Although Hamilton describes the events as “harrowing,” indeed “sickening,” this does not prevent him from going into the story in some considerable detail. We must remember that he is writing this history for a primarily Presbyterian audience. The highly emotional tone he uses throughout this passage is therefore designed to ensure that his - Presbyterian - readers will feel nothing but outrage at the account of such barbaric treatment. In its turn, this contributes to making people feel sympathy for the Covenanter cause in the broader Presbyterian community.
“In their fury the dominant party [King Charles' advisors] now resolved upon the adoption of a new weapon [...] This was an oath, popularly called the Black Oath, which all Presbyterians were to be obliged to take, or suffer the ‘uttermost and most severe punishments […]

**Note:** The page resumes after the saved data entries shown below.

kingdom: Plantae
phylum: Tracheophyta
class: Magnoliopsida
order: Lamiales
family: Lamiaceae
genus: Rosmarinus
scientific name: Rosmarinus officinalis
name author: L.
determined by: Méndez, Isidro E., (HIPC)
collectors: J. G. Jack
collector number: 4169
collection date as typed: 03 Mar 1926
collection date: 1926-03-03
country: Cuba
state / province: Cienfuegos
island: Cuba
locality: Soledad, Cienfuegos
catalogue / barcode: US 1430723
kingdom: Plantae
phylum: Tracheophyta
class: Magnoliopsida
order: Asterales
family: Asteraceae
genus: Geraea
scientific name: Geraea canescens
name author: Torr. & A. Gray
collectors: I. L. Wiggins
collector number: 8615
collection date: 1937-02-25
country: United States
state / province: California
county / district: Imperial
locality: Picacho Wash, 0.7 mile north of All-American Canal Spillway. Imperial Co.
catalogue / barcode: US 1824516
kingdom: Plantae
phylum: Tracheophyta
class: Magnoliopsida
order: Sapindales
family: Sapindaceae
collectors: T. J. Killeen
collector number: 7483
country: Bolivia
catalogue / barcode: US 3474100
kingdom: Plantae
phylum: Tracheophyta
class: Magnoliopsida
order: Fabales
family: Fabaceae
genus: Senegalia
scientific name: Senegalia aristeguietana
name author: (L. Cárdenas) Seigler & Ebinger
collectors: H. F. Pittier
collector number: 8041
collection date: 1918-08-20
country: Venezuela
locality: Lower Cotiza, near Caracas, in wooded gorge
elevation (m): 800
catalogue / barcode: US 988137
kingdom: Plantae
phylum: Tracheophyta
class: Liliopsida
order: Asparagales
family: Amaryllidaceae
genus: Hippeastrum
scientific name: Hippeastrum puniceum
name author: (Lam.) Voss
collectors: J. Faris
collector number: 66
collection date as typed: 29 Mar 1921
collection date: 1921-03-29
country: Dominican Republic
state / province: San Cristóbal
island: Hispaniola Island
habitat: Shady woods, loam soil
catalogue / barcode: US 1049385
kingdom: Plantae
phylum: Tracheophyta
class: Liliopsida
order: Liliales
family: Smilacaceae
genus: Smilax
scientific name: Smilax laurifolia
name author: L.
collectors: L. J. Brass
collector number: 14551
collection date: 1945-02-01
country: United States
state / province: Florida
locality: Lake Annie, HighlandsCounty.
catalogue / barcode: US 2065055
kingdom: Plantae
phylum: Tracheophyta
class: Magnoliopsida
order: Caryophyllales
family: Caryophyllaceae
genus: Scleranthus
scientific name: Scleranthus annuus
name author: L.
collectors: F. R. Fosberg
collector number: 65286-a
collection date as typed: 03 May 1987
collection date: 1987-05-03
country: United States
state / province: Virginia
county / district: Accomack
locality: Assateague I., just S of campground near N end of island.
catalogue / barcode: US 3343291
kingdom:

Great numbers of the people refused to take such an oath. They were quite prepared to swear allegiance to the King, notwithstanding all that they had suffered under him. But to promise that, no matter what he might command, they would never oppose him, and to renounce the covenants which had proved such safeguards and helps to the maintenance of true religion, they felt they dared not, and they determined to refuse, and abide the consequences. Those consequences Wentworth and […] the bishops were not slow to visit on them to the very utmost. The details of the cruelties which they inflicted are not merely harrowing they are sickening. […] Respectable men were, on their refusal to perjure themselves by taking the Black Oath, bound together with chains and thrown into dismal dungeons. [Officers] from Dublin travelled up and down Ulster, arresting and imprisoning. The most exorbitant penalties were inflicted. […] Respectable women, far advanced in pregnancy, were forced to travel long distances to appear before the Commissioners. If they hesitated to attend, or refused to swear, they were treated in the most cruel manner, notwithstanding their condition. The woods in some parts of the country were thronged with crowds of defenceless females who had fled [there] to escape the persecutors who had no mercy on either sex or age. […]” (Hamilton, pp. 52-54)
Beyond showing the Presbyterian as the victim of cruel State repression, the Covenanter story is a perfect illustration of a theme that becomes increasingly important during the Home Rule period – the idea that Scotland extends into Ireland through the culture and mind-set of the Ulster-Scots community. A shared Presbyterianism is the key factor in this equation. This is made obvious by the constant to-ing and fro-ing of people between Lowland Scotland and Ulster during periods of religious repression. This is taken as concrete evidence that both belong to a single cultural space.
Perhaps the most striking symbolic expression of these links is the choice of the Solemn League and Covenant as the model for the Ulster Covenant in 1912. We will look at this in more detail in Module 3. In choosing this historical reference, the unionists are consciously tapping in to this shared history, with all its associated emotion.